*PROBLEM TO SOLVE*:
Set down every record below exactly as it stands, leaving out the pictures.

Saved entries:

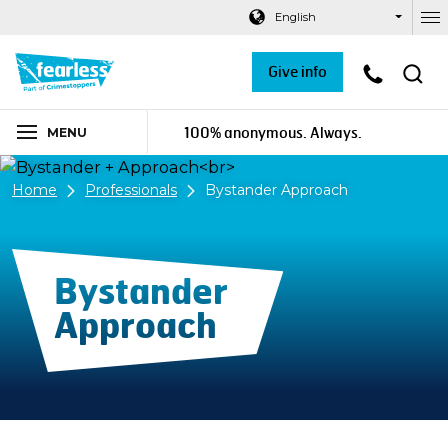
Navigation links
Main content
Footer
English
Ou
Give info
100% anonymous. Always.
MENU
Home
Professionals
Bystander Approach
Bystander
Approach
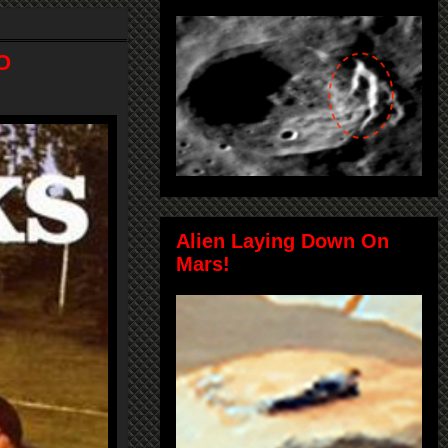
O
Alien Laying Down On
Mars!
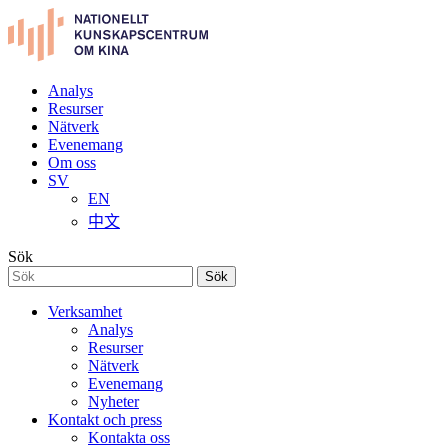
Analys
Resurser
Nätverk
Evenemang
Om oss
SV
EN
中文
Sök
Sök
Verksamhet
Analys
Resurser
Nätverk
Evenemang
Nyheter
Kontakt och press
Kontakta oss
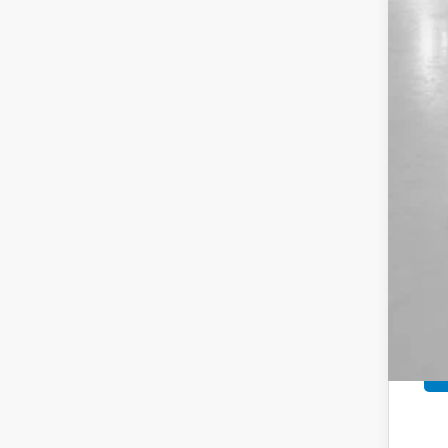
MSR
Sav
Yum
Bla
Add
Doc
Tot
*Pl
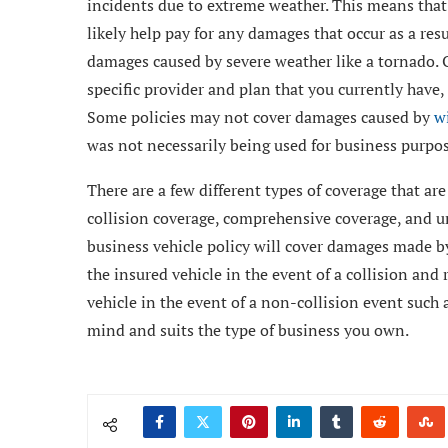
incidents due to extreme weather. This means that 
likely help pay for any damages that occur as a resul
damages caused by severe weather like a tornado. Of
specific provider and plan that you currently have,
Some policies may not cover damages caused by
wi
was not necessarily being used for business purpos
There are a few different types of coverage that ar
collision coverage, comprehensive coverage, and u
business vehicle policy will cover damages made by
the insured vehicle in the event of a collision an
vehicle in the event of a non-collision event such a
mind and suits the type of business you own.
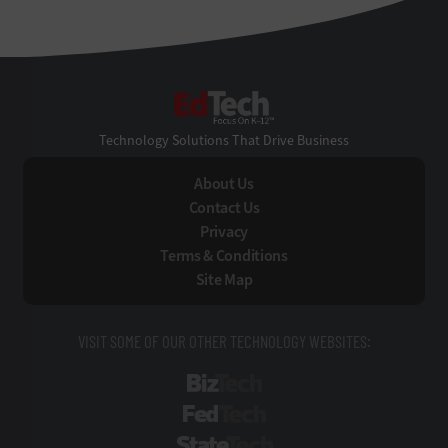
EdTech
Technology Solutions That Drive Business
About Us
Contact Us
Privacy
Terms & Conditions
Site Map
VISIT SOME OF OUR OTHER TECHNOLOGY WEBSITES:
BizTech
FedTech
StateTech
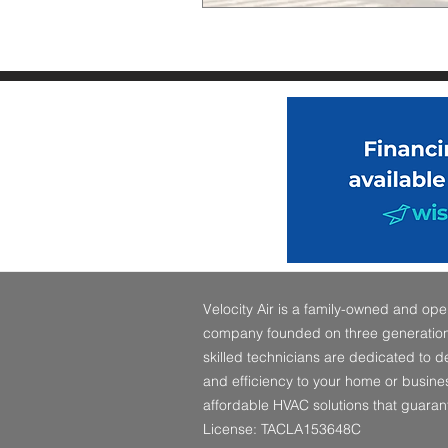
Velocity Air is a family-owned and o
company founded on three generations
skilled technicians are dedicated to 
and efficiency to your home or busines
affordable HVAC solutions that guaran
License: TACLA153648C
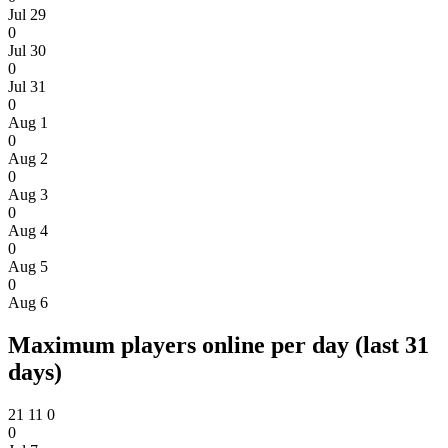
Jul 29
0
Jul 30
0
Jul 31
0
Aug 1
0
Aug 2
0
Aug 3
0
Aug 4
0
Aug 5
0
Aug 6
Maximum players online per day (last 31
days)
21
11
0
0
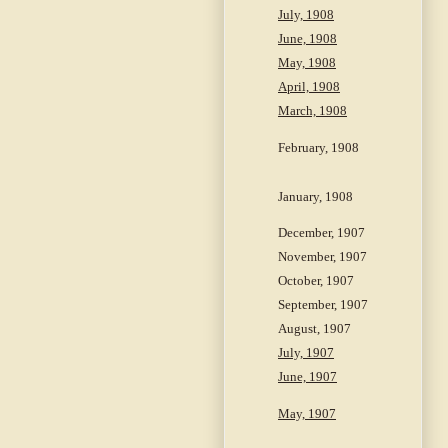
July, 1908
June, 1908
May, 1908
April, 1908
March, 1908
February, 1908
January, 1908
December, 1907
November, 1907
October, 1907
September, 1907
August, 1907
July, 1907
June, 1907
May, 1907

*WORKED SOLUTION*:
Navigation links
Main content
Footer
English
Ou
Give info
100% anonymous. Always.
MENU
Home
Professionals
Bystander Approach
Bystander
Approach
O
Alien Laying Down On
Mars!
Analys
Resurser
Nätverk
Evenemang
Om oss
SV
EN
中文
Sök
Sök
Verksamhet
Analys
Resurser
Nätverk
Evenemang
Nyheter
Kontakt och press
Kontakta oss
MSR
Sav
Yum
Bla
Add
Doc
Tot
*Pl
incidents due to extreme weather. This means that 
likely help pay for any damages that occur as a resul
damages caused by severe weather like a tornado. Of
specific provider and plan that you currently have,
Some policies may not cover damages caused by
wi
was not necessarily being used for business purpos
There are a few different types of coverage that ar
collision coverage, comprehensive coverage, and u
business vehicle policy will cover damages made by
the insured vehicle in the event of a collision an
vehicle in the event of a non-collision event such a
mind and suits the type of business you own.
EdTech
Technology Solutions That Drive Business
About Us
Contact Us
Privacy
Terms & Conditions
Site Map
VISIT SOME OF OUR OTHER TECHNOLOGY WEBSITES:
BizTech
FedTech
StateTech
Velocity Air is a family-owned and o
company founded on three generations
skilled technicians are dedicated to 
and efficiency to your home or busines
affordable HVAC solutions that guaran
License: TACLA153648C
Jul 29
0
Jul 30
0
Jul 31
0
Aug 1
0
Aug 2
0
Aug 3
0
Aug 4
0
Aug 5
0
Aug 6
Maximum players online per day (last 31
days)
21
11
0
0
July, 1908
June, 1908
May, 1908
April, 1908
March, 1908
February, 1908
January, 1908
December, 1907
November, 1907
October, 1907
September, 1907
August, 1907
July, 1907
June, 1907
May, 1907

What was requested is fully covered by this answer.